GOAL OF THE EXERCISE: Keep the text of the data exactly as it is and omit each picture from the copy.
*** Opening of DATA FOR ANALYSIS ***
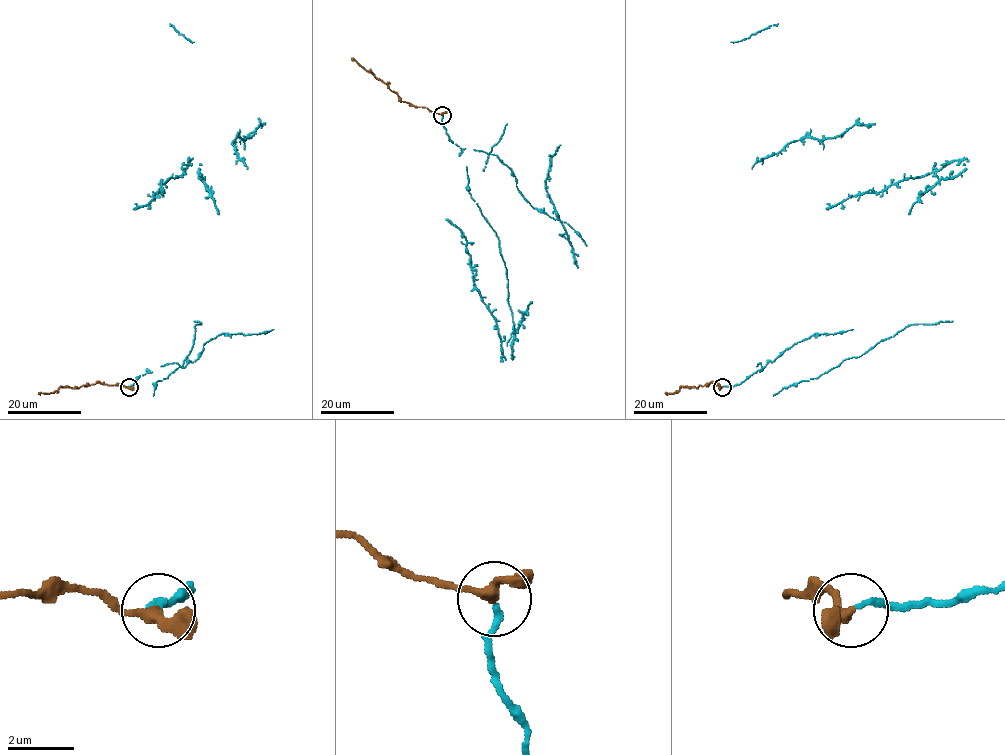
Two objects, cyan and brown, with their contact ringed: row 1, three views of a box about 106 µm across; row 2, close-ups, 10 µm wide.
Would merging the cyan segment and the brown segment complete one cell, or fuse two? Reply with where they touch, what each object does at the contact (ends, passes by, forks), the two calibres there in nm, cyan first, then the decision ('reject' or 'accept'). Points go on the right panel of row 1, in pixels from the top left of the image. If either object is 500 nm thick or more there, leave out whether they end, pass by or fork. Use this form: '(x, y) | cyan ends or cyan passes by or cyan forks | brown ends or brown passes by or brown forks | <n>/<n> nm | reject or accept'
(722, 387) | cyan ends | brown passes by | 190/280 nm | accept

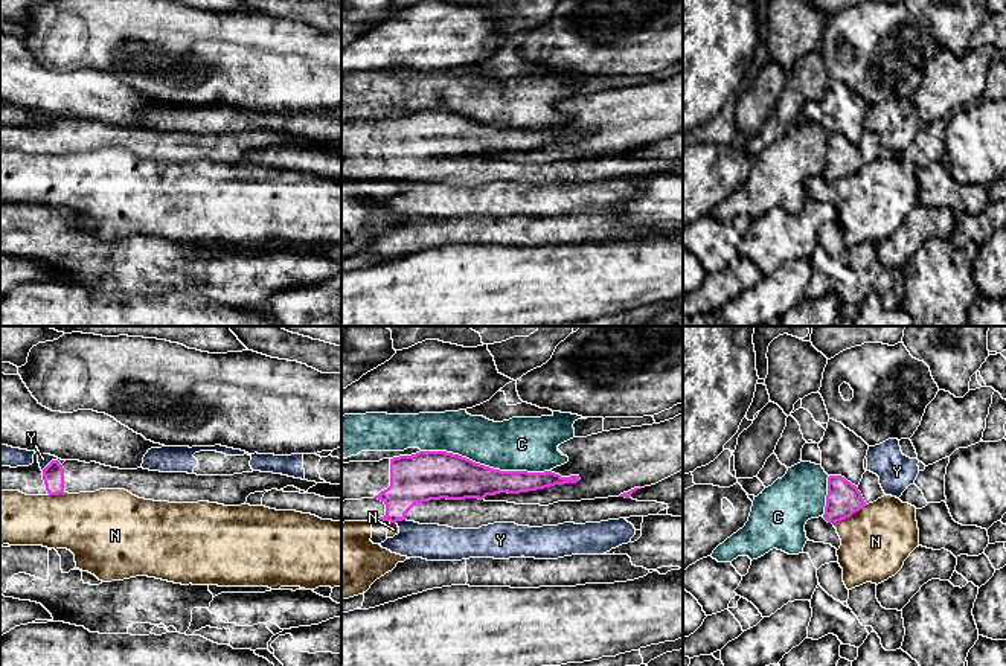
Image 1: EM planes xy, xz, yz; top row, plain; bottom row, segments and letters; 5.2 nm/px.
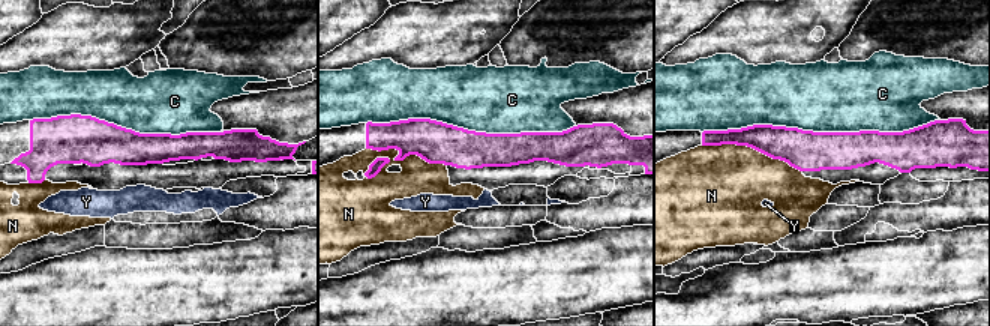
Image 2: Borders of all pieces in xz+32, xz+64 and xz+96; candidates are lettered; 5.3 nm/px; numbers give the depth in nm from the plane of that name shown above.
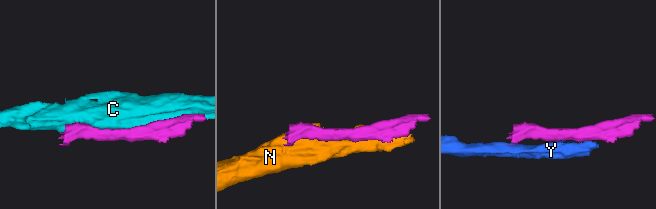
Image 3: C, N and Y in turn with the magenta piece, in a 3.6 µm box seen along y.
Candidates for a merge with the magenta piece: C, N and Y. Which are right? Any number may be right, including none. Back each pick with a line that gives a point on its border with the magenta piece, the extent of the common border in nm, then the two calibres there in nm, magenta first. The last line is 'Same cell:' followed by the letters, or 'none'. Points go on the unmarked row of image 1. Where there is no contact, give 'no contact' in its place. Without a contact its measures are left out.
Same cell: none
*** Close of DATA FOR ANALYSIS ***
OUTPUT OF THE EXERCISE:
Two objects, cyan and brown, with their contact ringed: row 1, three views of a box about 106 µm across; row 2, close-ups, 10 µm wide.
Would merging the cyan segment and the brown segment complete one cell, or fuse two? Reply with where they touch, what each object does at the contact (ends, passes by, forks), the two calibres there in nm, cyan first, then the decision ('reject' or 'accept'). Points go on the right panel of row 1, in pixels from the top left of the image. If either object is 500 nm thick or more there, leave out whether they end, pass by or fork. Use this form: '(x, y) | cyan ends or cyan passes by or cyan forks | brown ends or brown passes by or brown forks | <n>/<n> nm | reject or accept'
(722, 387) | cyan ends | brown passes by | 190/280 nm | accept

Image 1: EM planes xy, xz, yz; top row, plain; bottom row, segments and letters; 5.2 nm/px.
Image 2: Borders of all pieces in xz+32, xz+64 and xz+96; candidates are lettered; 5.3 nm/px; numbers give the depth in nm from the plane of that name shown above.
Image 3: C, N and Y in turn with the magenta piece, in a 3.6 µm box seen along y.
Candidates for a merge with the magenta piece: C, N and Y. Which are right? Any number may be right, including none. Back each pick with a line that gives a point on its border with the magenta piece, the extent of the common border in nm, then the two calibres there in nm, magenta first. The last line is 'Same cell:' followed by the letters, or 'none'. Points go on the unmarked row of image 1. Where there is no contact, give 'no contact' in its place. Without a contact its measures are left out.
Same cell: none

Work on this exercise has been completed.